SE: Is the goal to speed up the mask process, or to allow you to do more within the same amount of time?

Fujimura: Both. Being able to do the wafer plane analysis like that is a big advantage. SEM images are always curvilinear. It’s not the CAD shape that you draw that goes into it. It’s what comes out of that, which is curvilinear. In the past, that has been very slow because it was based on CPUs. But with GPU acceleration, it’s very fast. You can see a picture of the mask and what it would look like in wafer production at the same time.

SE: That’s a huge step forward, right?

Fujimura: Yes, and it’s not just accelerating what was done. You have new capabilities. If you’re trying to look at the disposition of a defect—does this piece of dust on the mask matter on the wafer, and does the wafer production even see the dust—that’s a new capability. From a processing standpoint, you don’t have to do it on a separate machine. You can just do that when you’re taking a SEM picture. It speeds up the process.

SE: Where else is GPU acceleration being used?

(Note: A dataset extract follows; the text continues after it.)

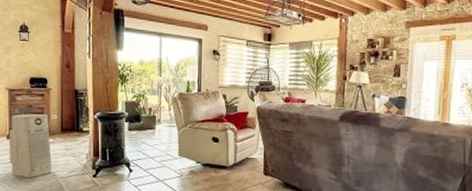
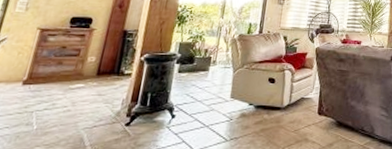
air purifier: present [8,113,53,178] -> none [17,55,84,131]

Fujimura: The NuFlare EBM-9500, which is writing most leading-edge masks today, has a GPU-accelerated mechanism in it. It’s simulating the temperature of every part of the mask as you write these shots. And it adjusts the dose of the VSB shots as it writes by predicting the temperature on the surface rather than measuring it, which is difficult to do. It predicts by simulation what the temperature will be. This is necessary because the machine has 1,200 A/cm². It’s a very strong, sustained current so it heats up the mask.

SE: What does the temperature do to the mask, particularly if it’s too hot?

Fujimura: It’s a resist-coated mask. If the temperature is higher, it gets exposed a little quicker, so the mask critical dimension is going to grow a little bit. That could be 2nm or 4nm, which is too much for the mask world. Every EBM-9500 today uses GPU acceleration. It’s about 350 teraflops of GPU acceleration.

SE: So you’re providing the instant feedback that shows if you do something ‘this way,’ here’s the effect?

Fujimura: Yes, and it requires close collaboration so it’s harder. But that’s what the industry is evolving to. You need to be able to work together to achieve these kinds of things. This relationship that D2S has with NuFlare is extending to the next step for NuFlare’s multi-beam machine, the MBM-1000. We also are providing the software that will be doing some multi-beam correction.

SE: Drilling down, what is the impact of GPU acceleration?

Fujimura: The only way that multi-beam machines can have the kind of mask correction that it needs is if you use GPU acceleration to solve that. Multi-beam shoots 512 x 512 (262,144) pixels at the same time. Being able to process that in real time is very difficult without the power of GPUs.